Pour les investissements réalisés à partir du 1er janvier 2004, l'article 100 de la loi n°2005-157 du 23 février 2005 relative au développement des territoires ruraux porte le taux de la déduction forfaitaire de 6% à 40% du revenu brut foncier en cas de location de logements situés en ZRU pour lesquels le contribuable a opté pour la déduction au titre de l'amortissement "Robien".

L’article 100 de la loi n° 2005-157 du 23 février 2005 relative au développement des territoires ruraux porte le taux de la déduction forfaitaire de 6% à 40 % du revenu brut foncier en cas de location de logements situés en zone de revitalisation rurale pour lesquels le contribuable a opté pour la déduction au titre de l’amortissement « Robien ».

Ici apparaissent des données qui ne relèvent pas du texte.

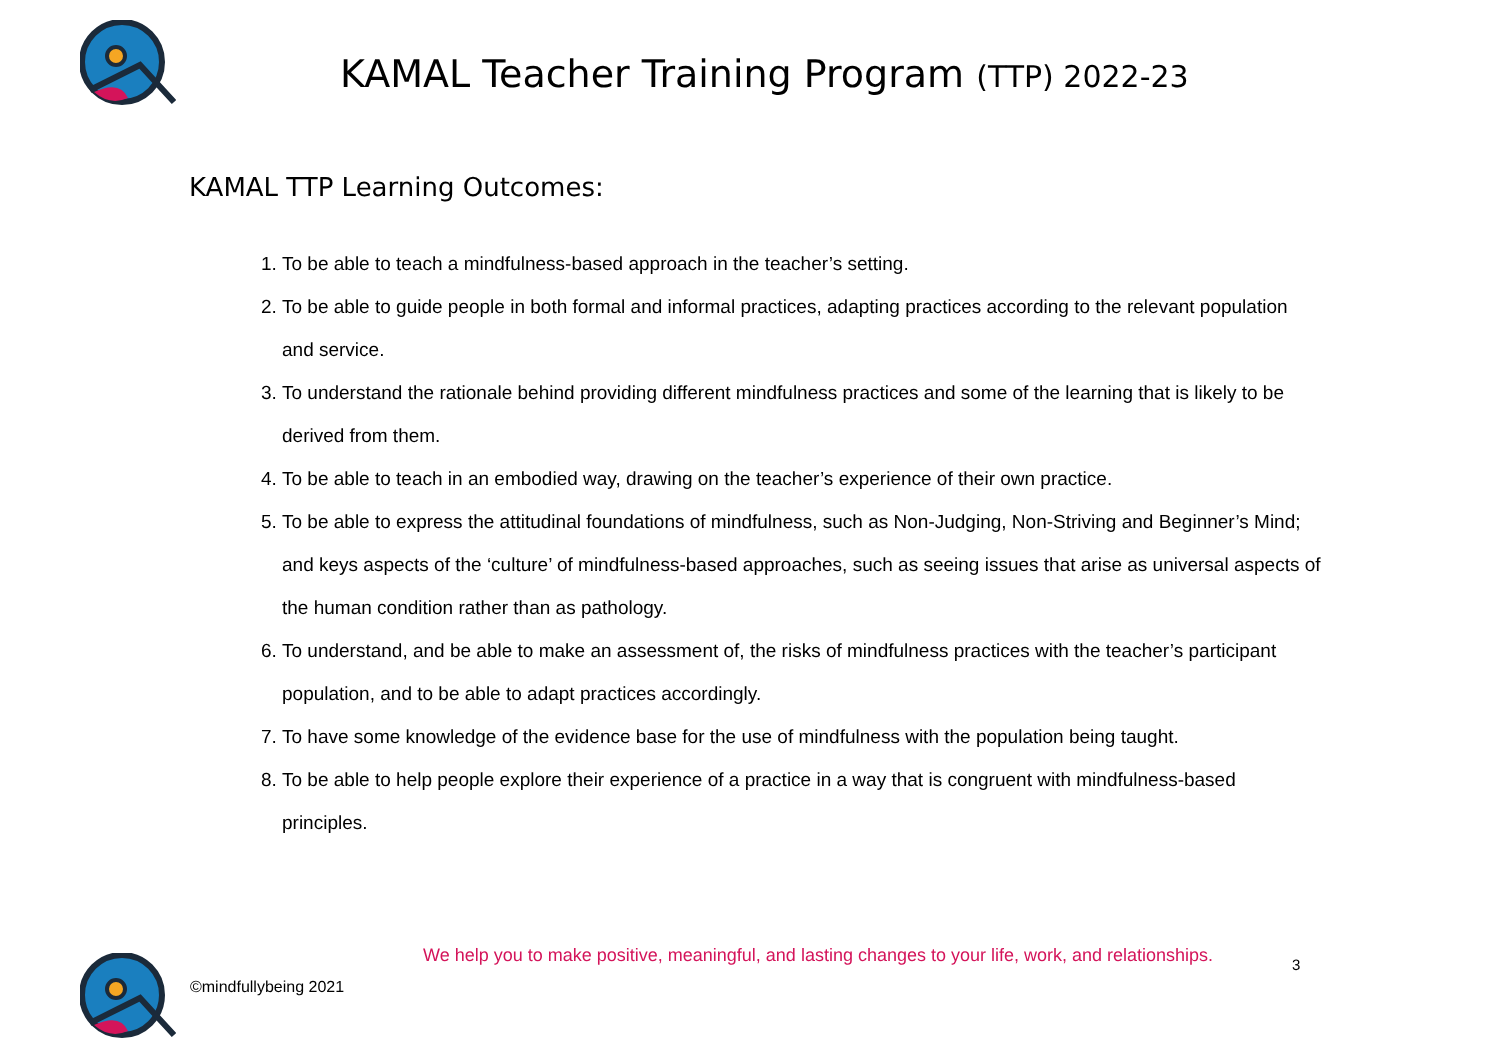KAMAL Teacher Training Program (TTP) 2022-23
KAMAL TTP Learning Outcomes:
1. To be able to teach a mindfulness-based approach in the teacher’s setting.
2. To be able to guide people in both formal and informal practices, adapting practices according to the relevant population and service.
3. To understand the rationale behind providing different mindfulness practices and some of the learning that is likely to be derived from them.
4. To be able to teach in an embodied way, drawing on the teacher’s experience of their own practice.
5. To be able to express the attitudinal foundations of mindfulness, such as Non-Judging, Non-Striving and Beginner’s Mind; and keys aspects of the ‘culture’ of mindfulness-based approaches, such as seeing issues that arise as universal aspects of the human condition rather than as pathology.
6. To understand, and be able to make an assessment of, the risks of mindfulness practices with the teacher’s participant population, and to be able to adapt practices accordingly.
7. To have some knowledge of the evidence base for the use of mindfulness with the population being taught.
8. To be able to help people explore their experience of a practice in a way that is congruent with mindfulness-based principles.
We help you to make positive, meaningful, and lasting changes to your life, work, and relationships.
3
©mindfullybeing 2021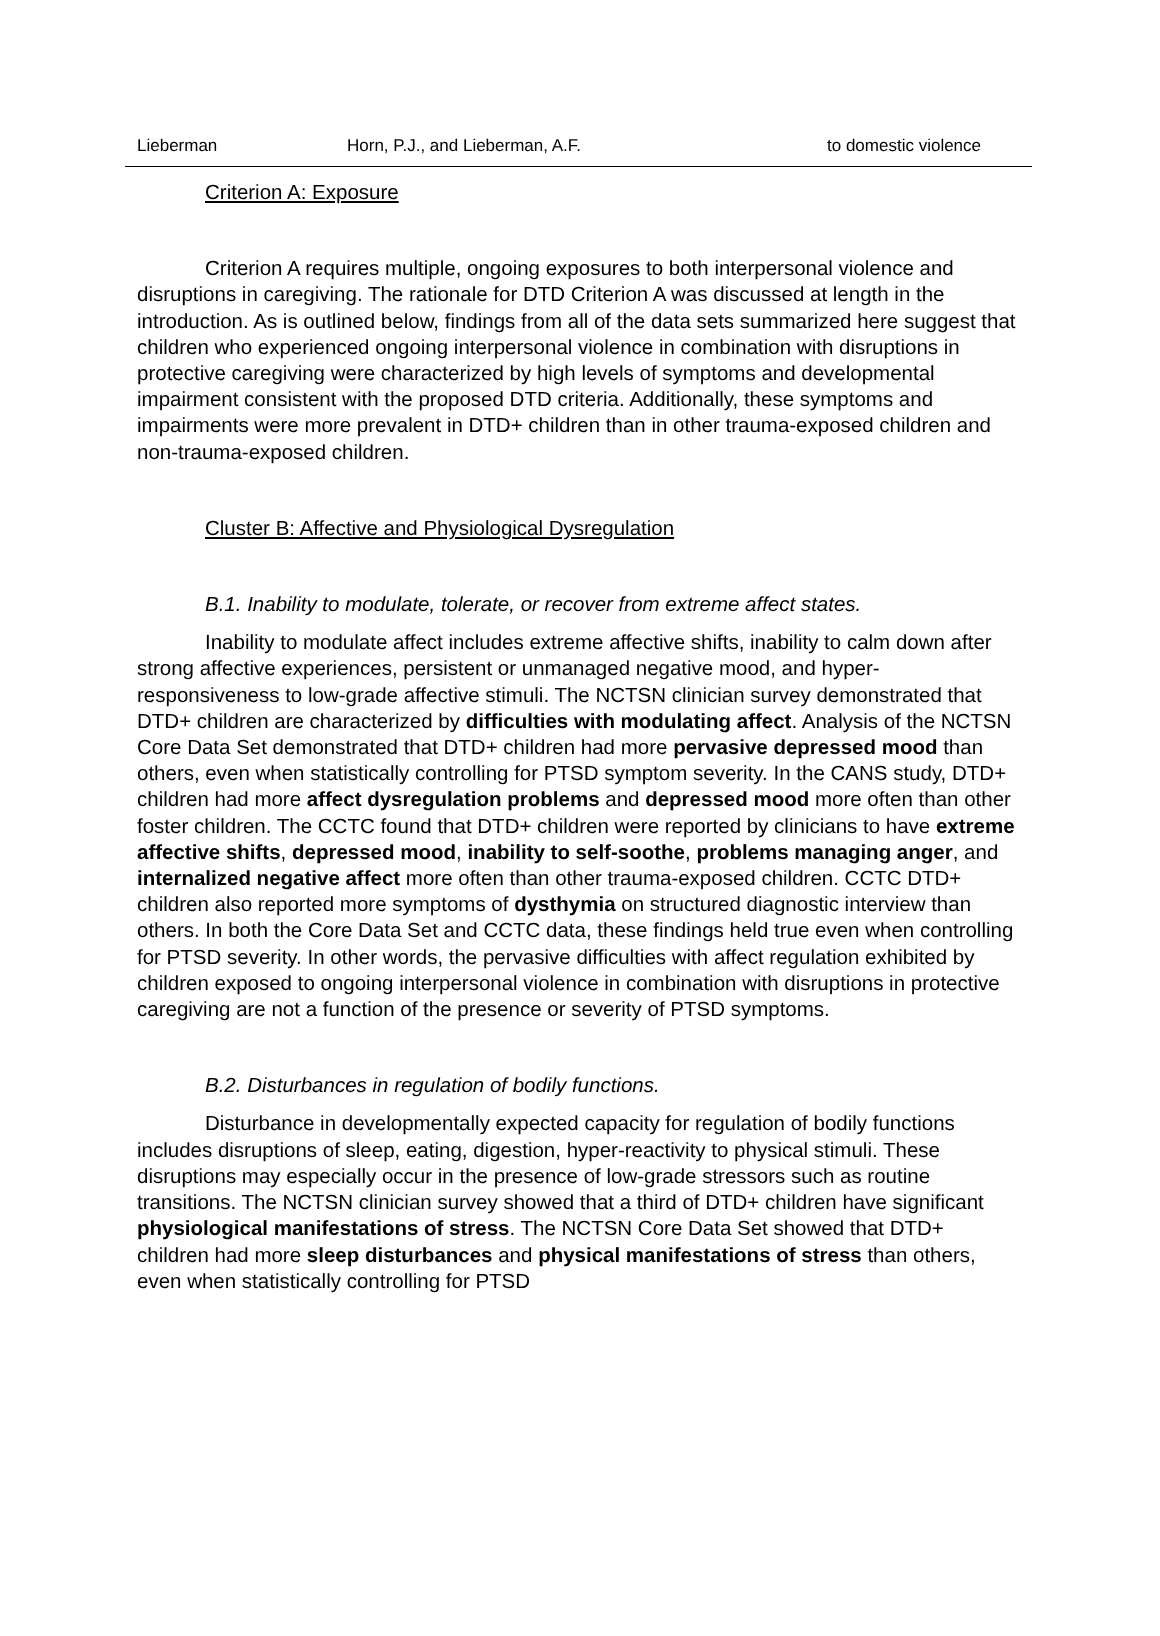Lieberman Horn, P.J., and Lieberman, A.F. to domestic violence
Criterion A: Exposure
Criterion A requires multiple, ongoing exposures to both interpersonal violence and disruptions in caregiving. The rationale for DTD Criterion A was discussed at length in the introduction. As is outlined below, findings from all of the data sets summarized here suggest that children who experienced ongoing interpersonal violence in combination with disruptions in protective caregiving were characterized by high levels of symptoms and developmental impairment consistent with the proposed DTD criteria. Additionally, these symptoms and impairments were more prevalent in DTD+ children than in other trauma-exposed children and non-trauma-exposed children.
Cluster B: Affective and Physiological Dysregulation
B.1. Inability to modulate, tolerate, or recover from extreme affect states.
Inability to modulate affect includes extreme affective shifts, inability to calm down after strong affective experiences, persistent or unmanaged negative mood, and hyper-responsiveness to low-grade affective stimuli. The NCTSN clinician survey demonstrated that DTD+ children are characterized by difficulties with modulating affect. Analysis of the NCTSN Core Data Set demonstrated that DTD+ children had more pervasive depressed mood than others, even when statistically controlling for PTSD symptom severity. In the CANS study, DTD+ children had more affect dysregulation problems and depressed mood more often than other foster children. The CCTC found that DTD+ children were reported by clinicians to have extreme affective shifts, depressed mood, inability to self-soothe, problems managing anger, and internalized negative affect more often than other trauma-exposed children. CCTC DTD+ children also reported more symptoms of dysthymia on structured diagnostic interview than others. In both the Core Data Set and CCTC data, these findings held true even when controlling for PTSD severity. In other words, the pervasive difficulties with affect regulation exhibited by children exposed to ongoing interpersonal violence in combination with disruptions in protective caregiving are not a function of the presence or severity of PTSD symptoms.
B.2. Disturbances in regulation of bodily functions.
Disturbance in developmentally expected capacity for regulation of bodily functions includes disruptions of sleep, eating, digestion, hyper-reactivity to physical stimuli. These disruptions may especially occur in the presence of low-grade stressors such as routine transitions. The NCTSN clinician survey showed that a third of DTD+ children have significant physiological manifestations of stress. The NCTSN Core Data Set showed that DTD+ children had more sleep disturbances and physical manifestations of stress than others, even when statistically controlling for PTSD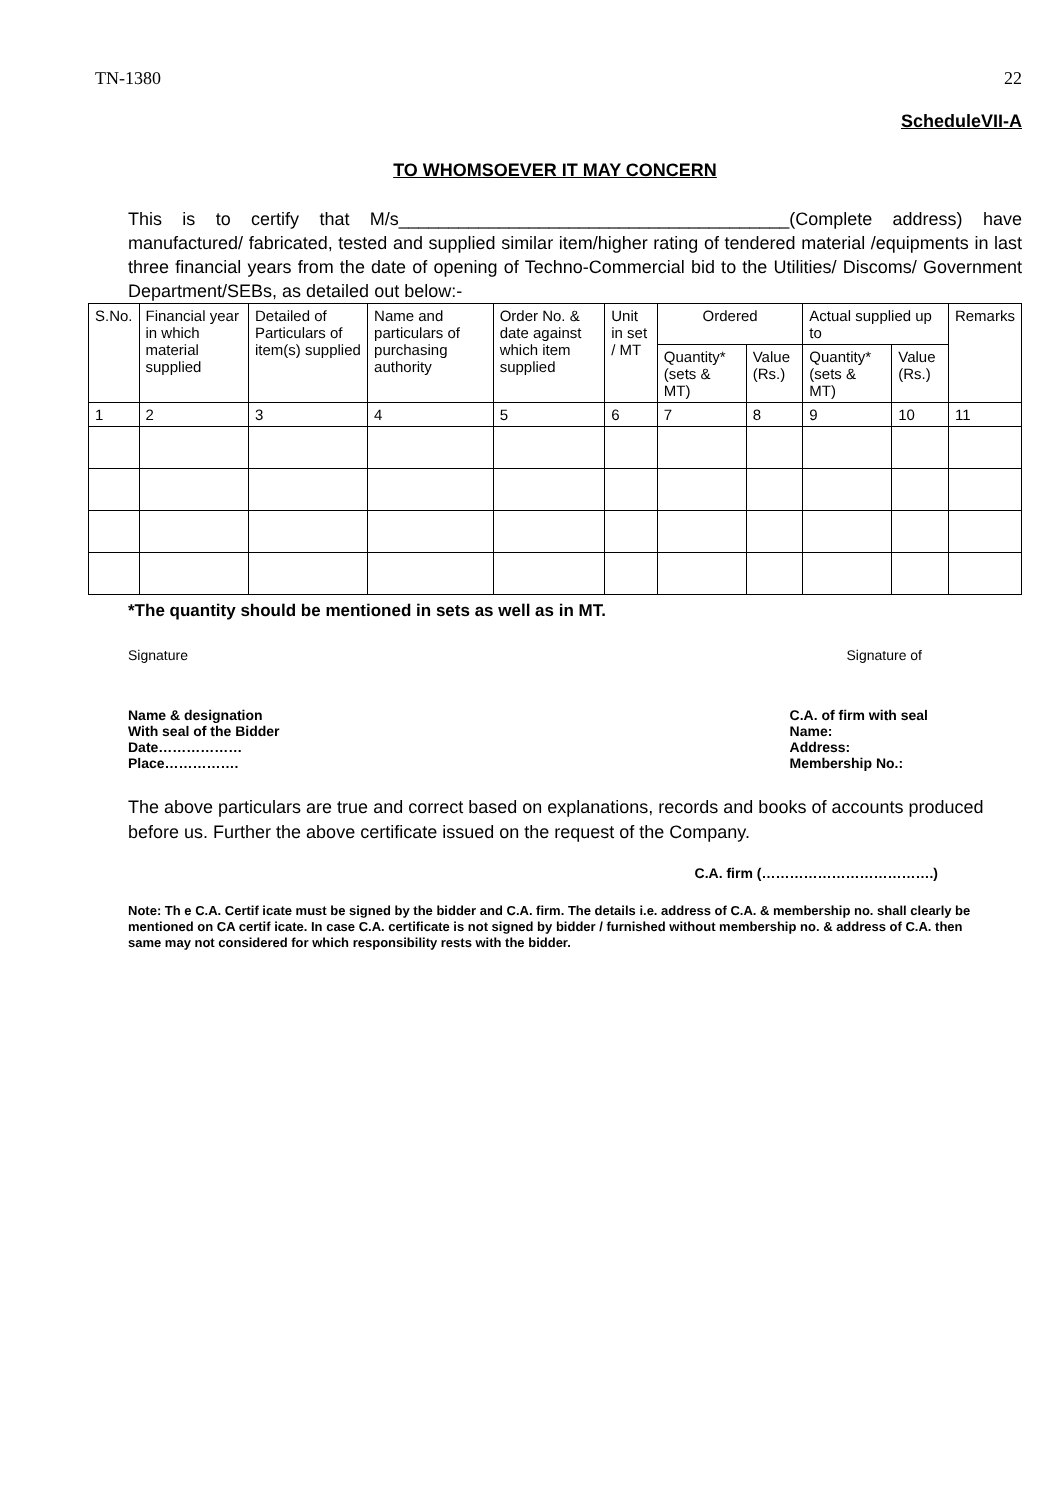TN-1380 22
ScheduleVII-A
TO WHOMSOEVER IT MAY CONCERN
This is to certify that M/s_______________________________________(Complete address) have manufactured/ fabricated, tested and supplied similar item/higher rating of tendered material /equipments in last three financial years from the date of opening of Techno-Commercial bid to the Utilities/ Discoms/ Government Department/SEBs, as detailed out below:-
| S.No. | Financial year in which material supplied | Detailed of Particulars of item(s) supplied | Name and particulars of purchasing authority | Order No. & date against which item supplied | Unit in set / MT | Ordered | | Actual supplied up to | | Remarks |
| --- | --- | --- | --- | --- | --- | --- | --- | --- | --- | --- |
| | | | | | | Quantity* (sets & MT) | Value (Rs.) | Quantity* (sets & MT) | Value (Rs.) | |
| 1 | 2 | 3 | 4 | 5 | 6 | 7 | 8 | 9 | 10 | 11 |
*The quantity should be mentioned in sets as well as in MT.
Signature Signature of
Name & designation
With seal of the Bidder
Date………………
Place…………….
C.A. of firm with seal
Name:
Address:
Membership No.:
The above particulars are true and correct based on explanations, records and books of accounts produced before us. Further the above certificate issued on the request of the Company.
C.A. firm (……………………………….)
Note: Th e C.A. Certif icate must be signed by the bidder and C.A. firm. The details i.e. address of C.A. & membership no. shall clearly be mentioned on CA certif icate. In case C.A. certificate is not signed by bidder / furnished without membership no. & address of C.A. then same may not considered for which responsibility rests with the bidder.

La présente instruction a pour objet de commenter cette nouvelle disposition, qui s’applique aux investissements réalisés à compter du 1er janvier 2004.

1.              L’article 91 de la loi n° 2003-590 du 2 juillet 2003 relative à l’urbanisme et à l’habitat a mis en place une nouvelle déduction au titre de l’amortissement « Robien » en faveur des logements neufs donnés en location à titre d’habitation principale du locataire.

Ce dispositif, codifié au h du 1° du I de l’article 31 du code général des impôts (CGI), a été commenté dans l’instruction administrative du 21 février 2005 publiée au bulletin officiel des impôts sous la référence 5 D‑3‑05. Lorsque l’option pour la déduction au titre de l’amortissement « Robien » est exercée, le taux de la déduction forfaitaire est ramené à 6 %.

2.              L’article 100 de la loi n° 2005-157 du 23 février 2005 relative au développement des territoires ruraux complète ce dispositif en prévoyant que le taux de la déduction forfaitaire est fixé à 40 %, au lieu de 6 %, lorsque le logement, qui a fait l’objet d’une option pour la déduction au titre de l’amortissement « Robien », est situé en zone de revitalisation rurale (ZRR).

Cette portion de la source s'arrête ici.